Eskiden Hollywood cowboy filmleri çekerek, genç, yakışıklı, güçlü delikanlıların maceralarını izletirdi bize. Çünkü Amerika'da hayvancılığın sürmesi için sürüleri otlatacak diri gençlere ihtiyaç vardı ve boğaz tokluğuna bu ağır işi yaptırmak için onlara “yürü be koçum, en kahraman sensin, en güzel kızlar senin peşine düşecek” diye gaz vermek gerekiyordu. John Wayne’a servet kazandıran o filmler, yoksulluğa doğan ve yoksul kalması mecbur olan gençleri kovboy olmaya özendirmek için çekiliyordu. Artık ahırda paket açarak inek beslendiğine göre niye kovboy filmi çekılsin ki?

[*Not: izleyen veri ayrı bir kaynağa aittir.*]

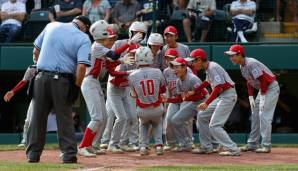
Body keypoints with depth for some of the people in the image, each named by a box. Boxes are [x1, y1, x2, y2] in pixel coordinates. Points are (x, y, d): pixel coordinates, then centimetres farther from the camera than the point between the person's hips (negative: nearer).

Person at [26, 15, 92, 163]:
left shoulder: (51, 26, 10)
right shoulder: (83, 38, -2)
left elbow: (35, 51, 14)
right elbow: (81, 66, -14)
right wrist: (76, 88, -8)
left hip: (41, 77, 3)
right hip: (63, 80, -3)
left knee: (38, 117, 9)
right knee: (64, 118, 7)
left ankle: (33, 154, 11)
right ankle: (69, 154, 4)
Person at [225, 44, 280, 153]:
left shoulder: (251, 64, -25)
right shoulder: (242, 66, 5)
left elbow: (263, 80, -25)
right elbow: (250, 81, 15)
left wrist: (262, 97, -20)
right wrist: (251, 97, 6)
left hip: (271, 88, -10)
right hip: (262, 88, 10)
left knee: (264, 115, -14)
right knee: (255, 115, 11)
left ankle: (266, 146, -13)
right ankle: (252, 144, 16)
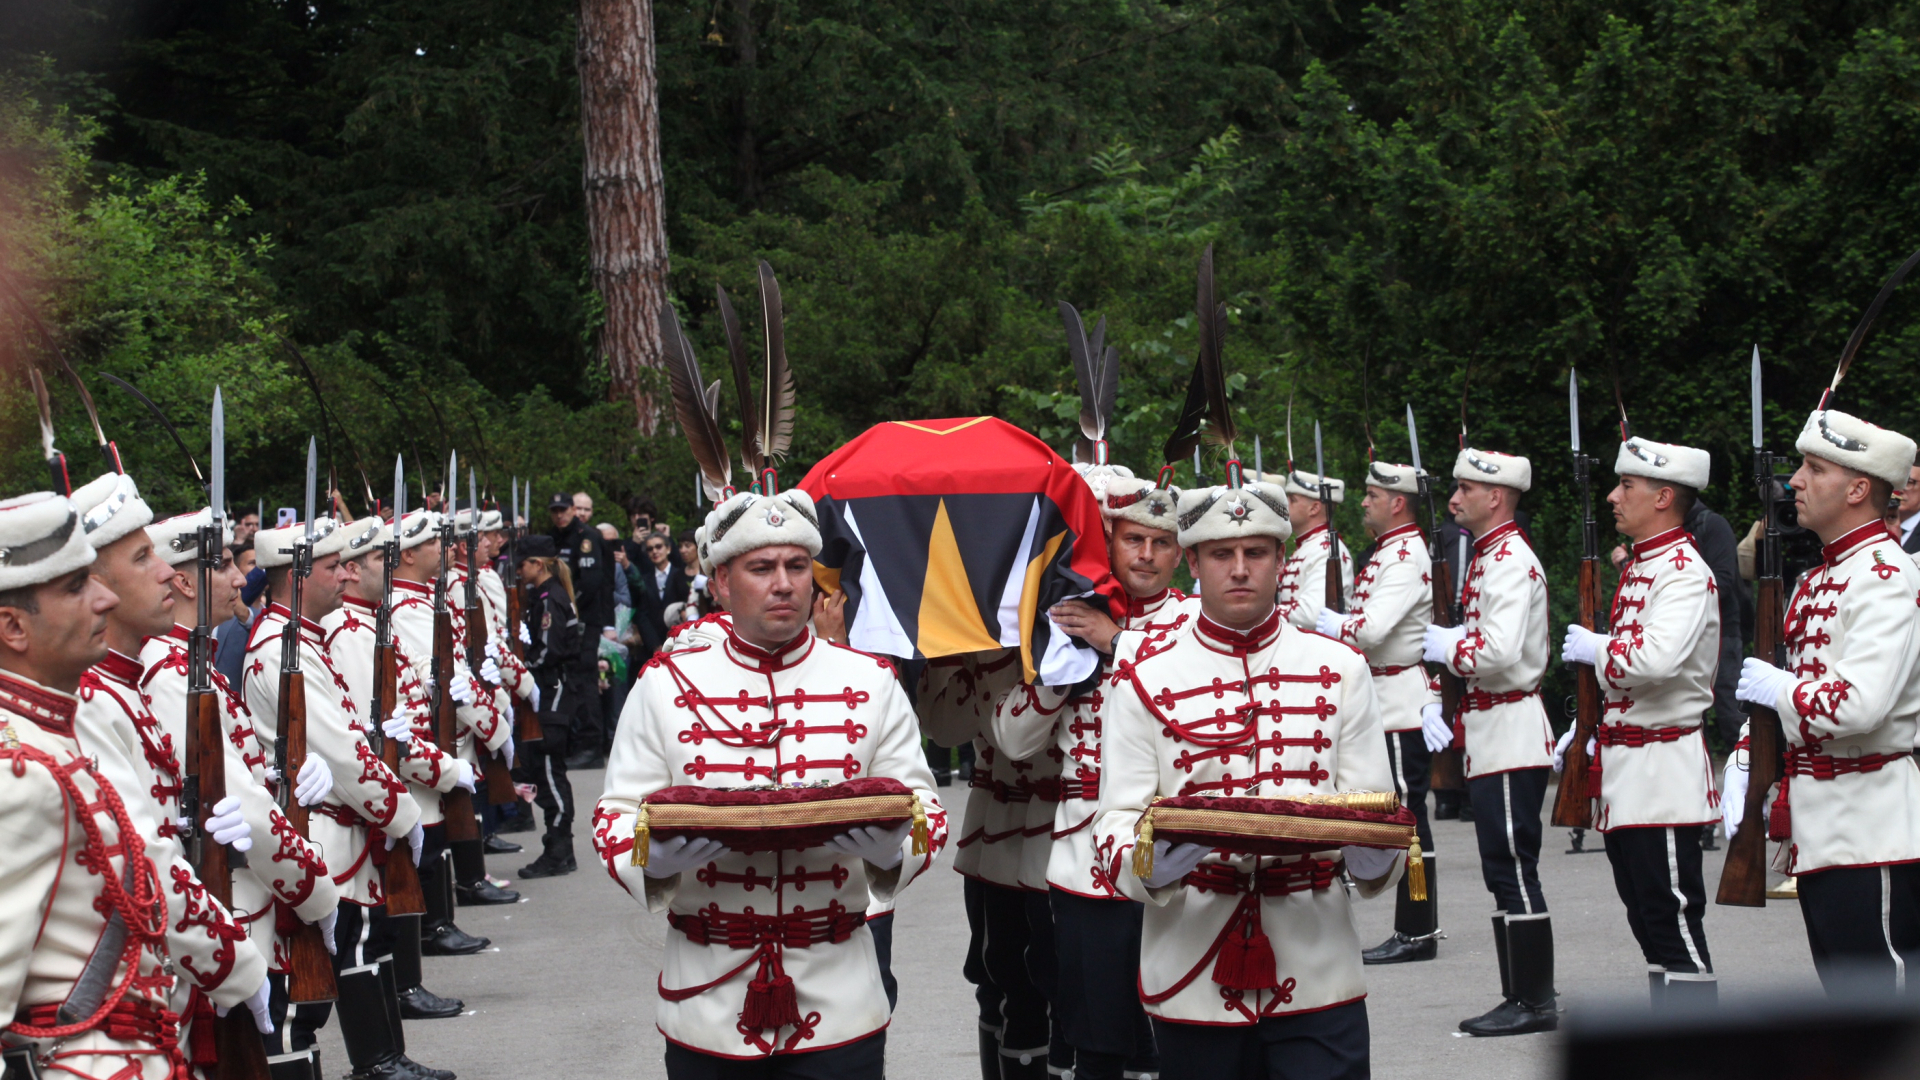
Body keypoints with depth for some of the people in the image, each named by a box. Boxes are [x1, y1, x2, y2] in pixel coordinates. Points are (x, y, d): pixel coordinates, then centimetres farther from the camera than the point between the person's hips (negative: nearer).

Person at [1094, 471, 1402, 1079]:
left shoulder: (1339, 669, 6)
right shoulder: (1143, 678, 1)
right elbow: (1117, 821, -1)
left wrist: (1375, 860, -15)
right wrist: (1149, 865, -23)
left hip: (1317, 976, 1)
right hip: (1192, 978, 0)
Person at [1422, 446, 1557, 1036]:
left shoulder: (1510, 561, -16)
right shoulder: (1488, 556, 17)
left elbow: (1499, 651, -27)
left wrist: (1441, 644, -12)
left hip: (1511, 736, -11)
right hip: (1492, 736, 11)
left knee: (1513, 868, -7)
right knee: (1505, 870, 12)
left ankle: (1535, 1002, -3)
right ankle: (1522, 997, 17)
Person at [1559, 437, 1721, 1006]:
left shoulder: (1685, 573, -16)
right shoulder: (1637, 567, 15)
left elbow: (1656, 659, -32)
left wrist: (1594, 647, -15)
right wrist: (1581, 733, 16)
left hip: (1664, 769, -10)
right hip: (1626, 772, 10)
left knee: (1675, 919, -7)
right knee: (1647, 917, 14)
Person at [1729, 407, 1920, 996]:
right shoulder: (1818, 578, 15)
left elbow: (1860, 704, -28)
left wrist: (1776, 687, -13)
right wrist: (1744, 763, 7)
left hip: (1872, 830, -10)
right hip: (1820, 831, 10)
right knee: (1844, 988, 14)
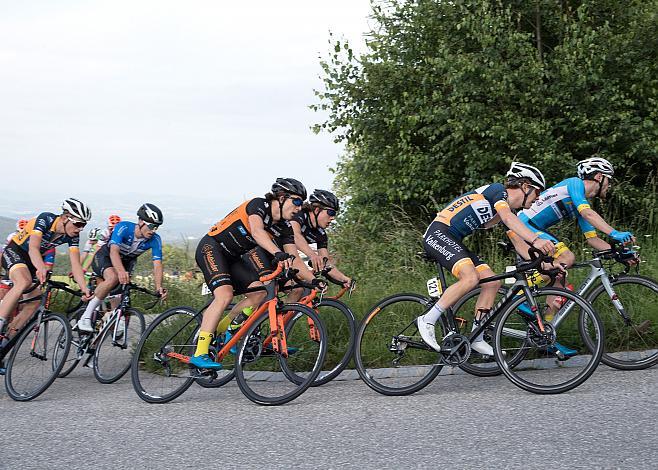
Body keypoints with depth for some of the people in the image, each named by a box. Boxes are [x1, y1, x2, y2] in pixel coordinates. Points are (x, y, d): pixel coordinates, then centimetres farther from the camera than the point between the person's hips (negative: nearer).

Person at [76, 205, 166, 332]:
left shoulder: (155, 240, -20)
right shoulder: (124, 228, -31)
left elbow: (157, 264, -26)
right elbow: (114, 251, -43)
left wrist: (159, 288, -43)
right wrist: (121, 271, -62)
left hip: (126, 262, 5)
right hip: (104, 257, -5)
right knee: (113, 278, -35)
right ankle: (86, 316, -27)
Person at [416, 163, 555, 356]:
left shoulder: (507, 206, 19)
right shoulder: (498, 190, -9)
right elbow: (508, 218, -27)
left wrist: (540, 260, 12)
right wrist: (536, 240, -38)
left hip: (453, 241, 10)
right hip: (438, 234, -10)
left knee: (492, 281, 0)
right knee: (470, 277, -29)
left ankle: (476, 339, 5)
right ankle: (427, 320, -19)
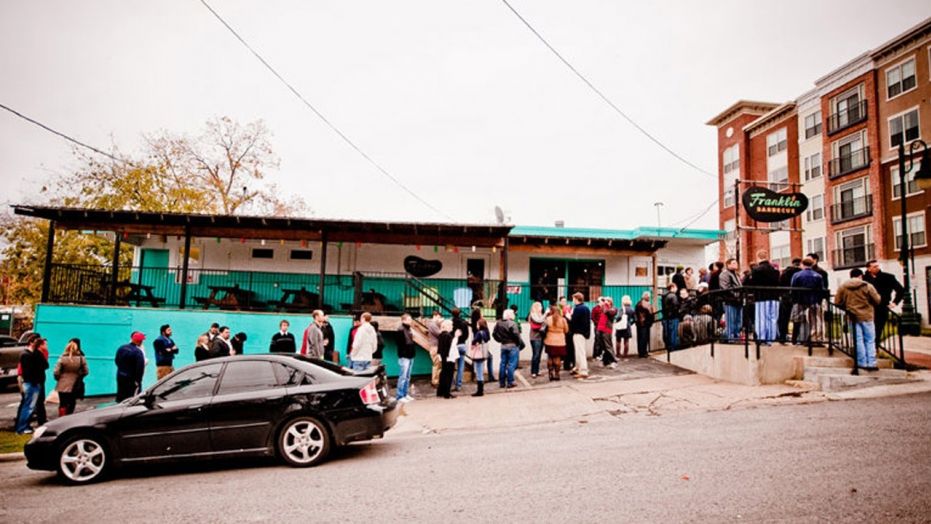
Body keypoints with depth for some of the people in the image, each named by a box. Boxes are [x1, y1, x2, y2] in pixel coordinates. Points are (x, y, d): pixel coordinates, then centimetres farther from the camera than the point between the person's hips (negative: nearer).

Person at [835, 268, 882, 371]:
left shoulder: (843, 287, -1)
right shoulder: (868, 286, -6)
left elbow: (837, 302, 1)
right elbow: (877, 300, -3)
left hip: (853, 317, 1)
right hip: (867, 316, -1)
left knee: (858, 341, 6)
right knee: (870, 340, 8)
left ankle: (862, 363, 8)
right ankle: (871, 363, 7)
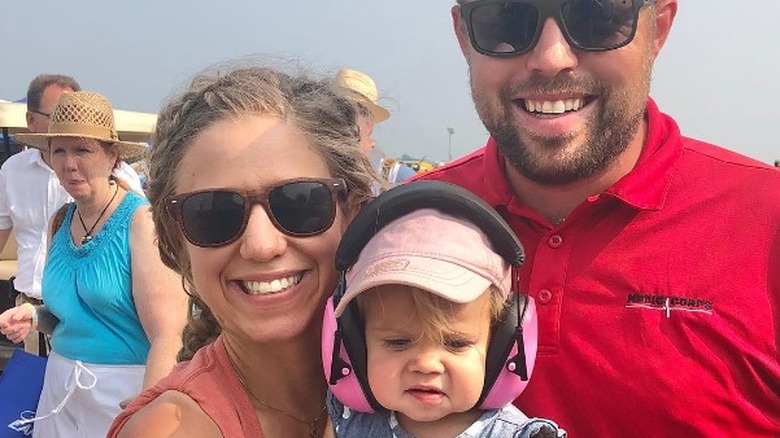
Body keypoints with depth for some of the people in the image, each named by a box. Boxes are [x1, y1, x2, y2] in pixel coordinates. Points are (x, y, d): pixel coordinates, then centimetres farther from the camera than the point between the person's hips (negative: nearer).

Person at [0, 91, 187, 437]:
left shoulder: (143, 221, -17)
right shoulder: (61, 221, 4)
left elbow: (168, 337, -23)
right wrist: (35, 316, -1)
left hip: (125, 391, -6)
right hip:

Köyünde mera, yaylalarında hayvancılık diye bir şey kalmamışsa, sığırı taa Arjantin’den, koyunu taa Avustralya’dan getirtiyorsan, köylü bu milletin efendisidir laflarını gevelemene de gerek kalmamıştır. En yoksulun payına da çobanlık yapmak değil avuç açmak düşmüştür.

Şimdi tavuklar da koyunlar da sığırlar da özel hapishanelerinde doğup, büyüyüp, öl(dürül)üyor. Bu günkü neslin bırak kendisini anası atası da bilmiyordu açık havada otlamanın ne demek olduğunu. Biz de mutfağımıza paketlenmiş olarak gelen etleri yerken kendimizi kendi hapishanemize kilitlediğimizin farkında bile değiliz. Kapımızı açacağımıza paketleri açıyoruz. Kendi hayatımızı da pakete soktuğumuza ayılamıyoruz.

Kovboy filmlerinin uçsuz bucaksız arazilerini hatırlıyor olmamız, korkutula korkutula tıkıştırıldığımız dört duvarın dışına taşmamızı sağlamıyor ne yazık ki. Hele bir nesil daha geçsin, gör bak sen, ahırda doğup ölen sığırın otlamayı bilmemesi gibi, bizim yavrularımız da yürümeyi bile unutmuş olmayacaklar mı?

Korona bahane, korkutmak şahane . Çünkü ahır dışındaki hayatı bilmeyen sığırı gütmek için ne bekçi köpeği gerekir, ne atlı kovboy, ne de kementle zapt etmek. Ahıra bir kere alıştın mı, yulara bile gerek kalmaz. Beynin kendi sınırını çizer ve kendi kendisini hapseder.

Bütün bunlar artık çok kolay. Hepsi bir “ tık”ın işi.